- [Exercise objective]: Among the lines below, list those containing the string "Holdings".

[Revision comparison data]

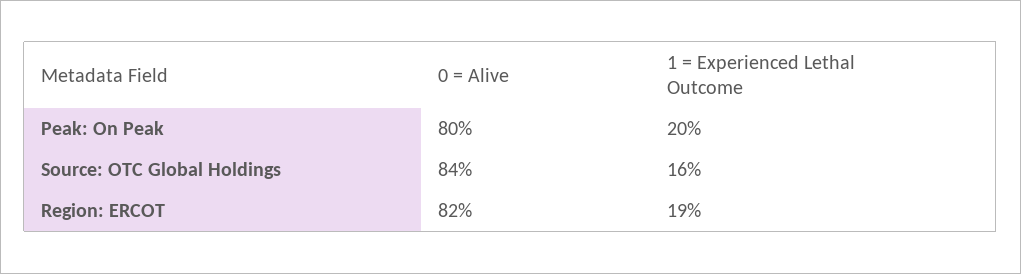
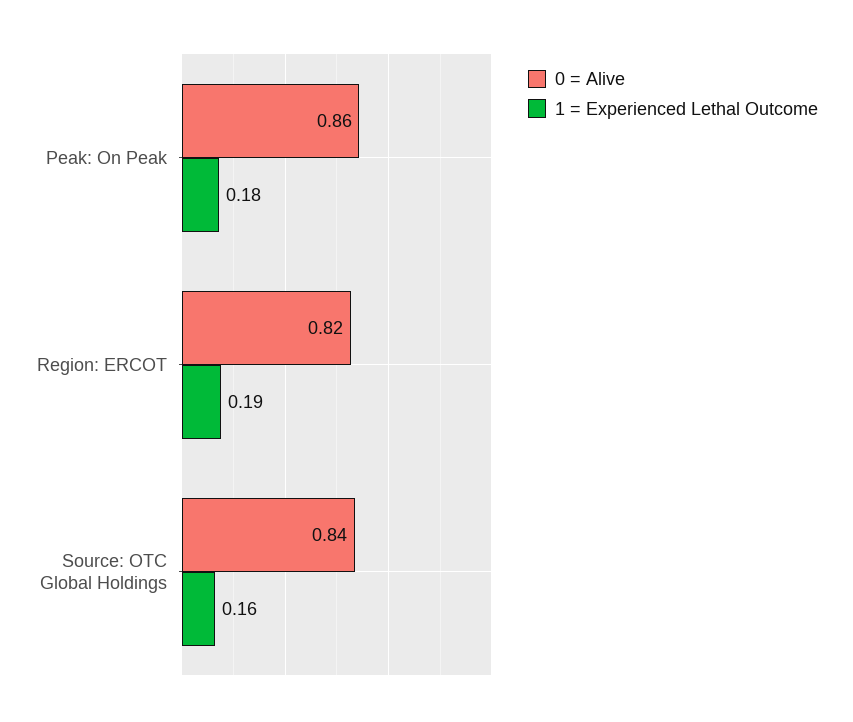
  {
    "0 = Alive": {
-     "Peak: On Peak": 0.8,
+     "Peak: On Peak": 0.86,
      "Source: OTC Global Holdings": 0.84,
      "Region: ERCOT": 0.82
    },
    "1 = Experienced Lethal Outcome": {
-     "Peak: On Peak": 0.2,
+     "Peak: On Peak": 0.18,
      "Source: OTC Global Holdings": 0.16,
      "Region: ERCOT": 0.19
    }
  }

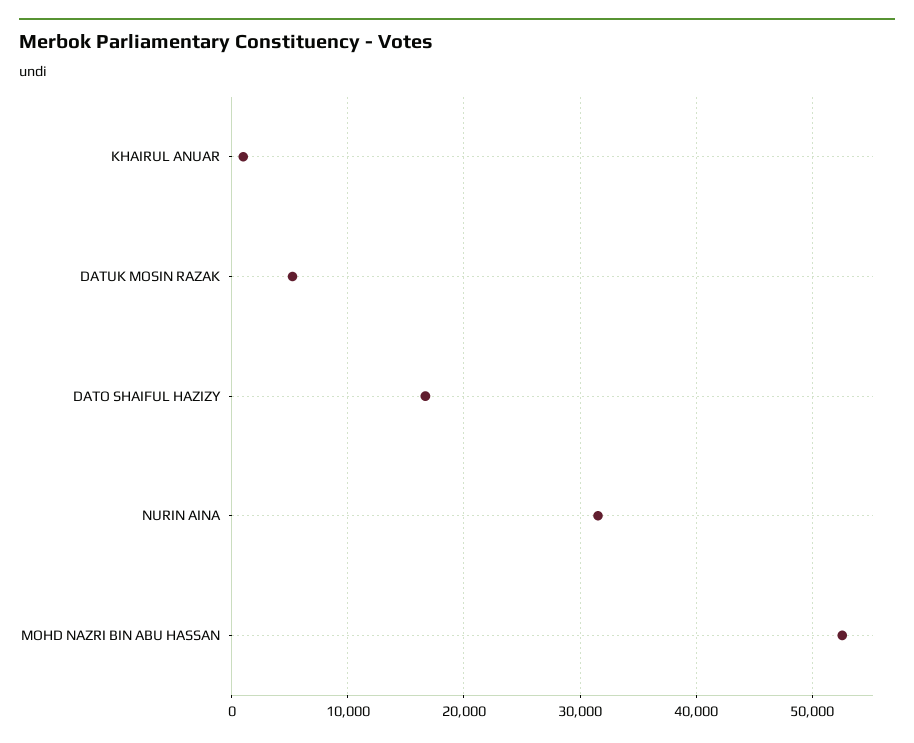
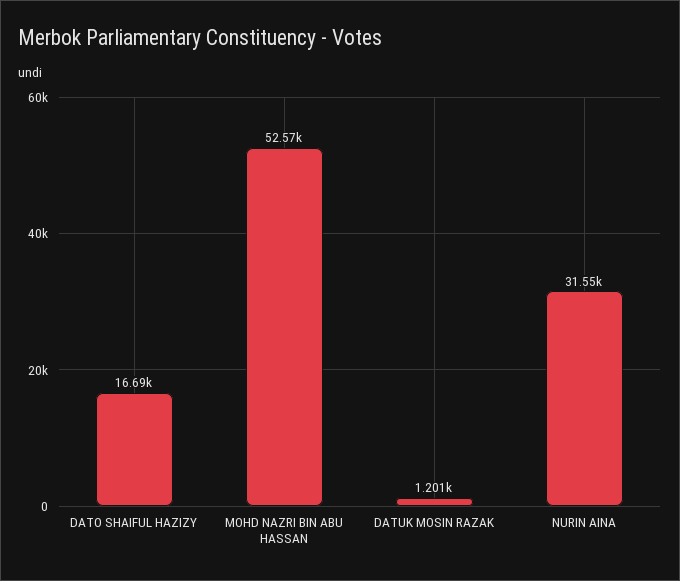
  {
-   "KHAIRUL ANUAR": 1000,
-   "DATUK MOSIN RAZAK": 5000,
+   "DATUK MOSIN RAZAK": 1201,
    "DATO SHAIFUL HAZIZY": 16690,
    "NURIN AINA": 31550,
    "MOHD NAZRI BIN ABU HASSAN": 52570
  }

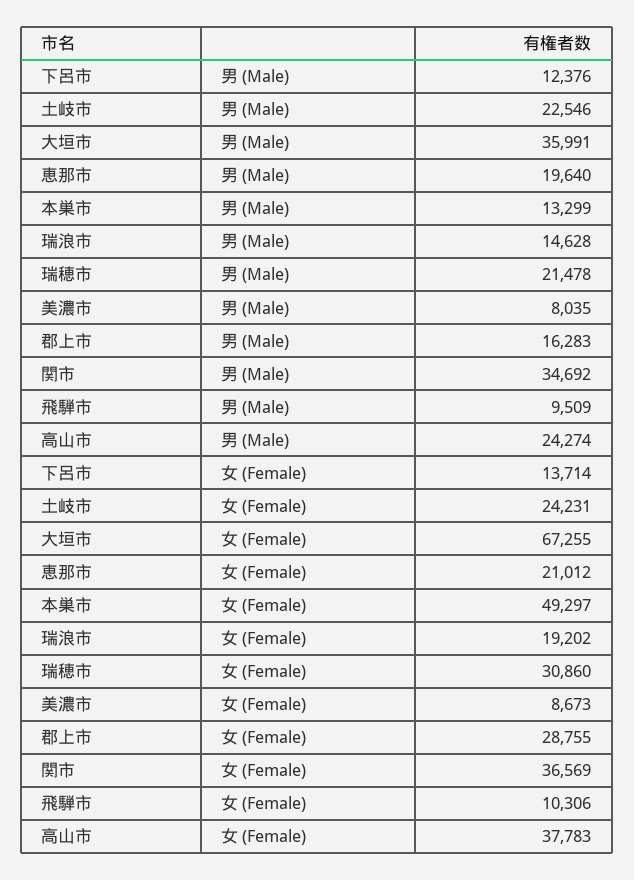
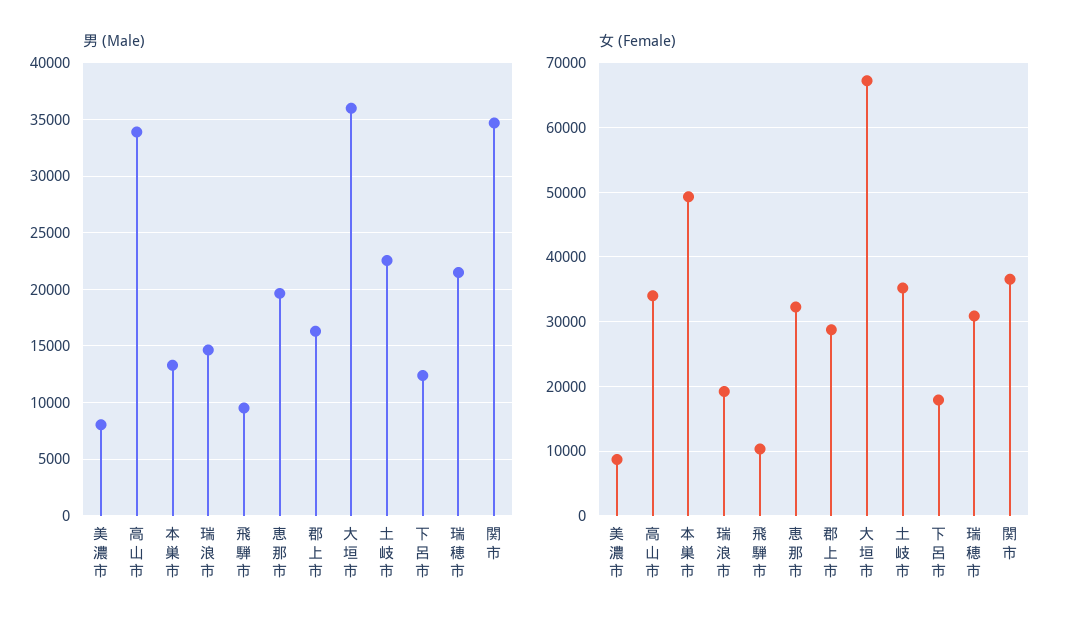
  {
    "男 (Male)": {
      "下呂市": 12376,
      "土岐市": 22546,
      "大垣市": 35991,
      "恵那市": 19640,
      "本巣市": 13299,
      "瑞浪市": 14628,
      "瑞穂市": 21478,
      "美濃市": 8035,
      "郡上市": 16283,
      "関市": 34692,
      "飛騨市": 9509,
-     "高山市": 24274
+     "高山市": 34000
    },
    "女 (Female)": {
-     "下呂市": 13714,
+     "下呂市": 18000,
-     "土岐市": 24231,
+     "土岐市": 35000,
      "大垣市": 67255,
-     "恵那市": 21012,
+     "恵那市": 32000,
      "本巣市": 49297,
      "瑞浪市": 19202,
      "瑞穂市": 30860,
      "美濃市": 8673,
      "郡上市": 28755,
      "関市": 36569,
      "飛騨市": 10306,
-     "高山市": 37783
+     "高山市": 34000
    }
  }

- [Response area]:
      "Source: OTC Global Holdings": 0.84,
      "Source: OTC Global Holdings": 0.16,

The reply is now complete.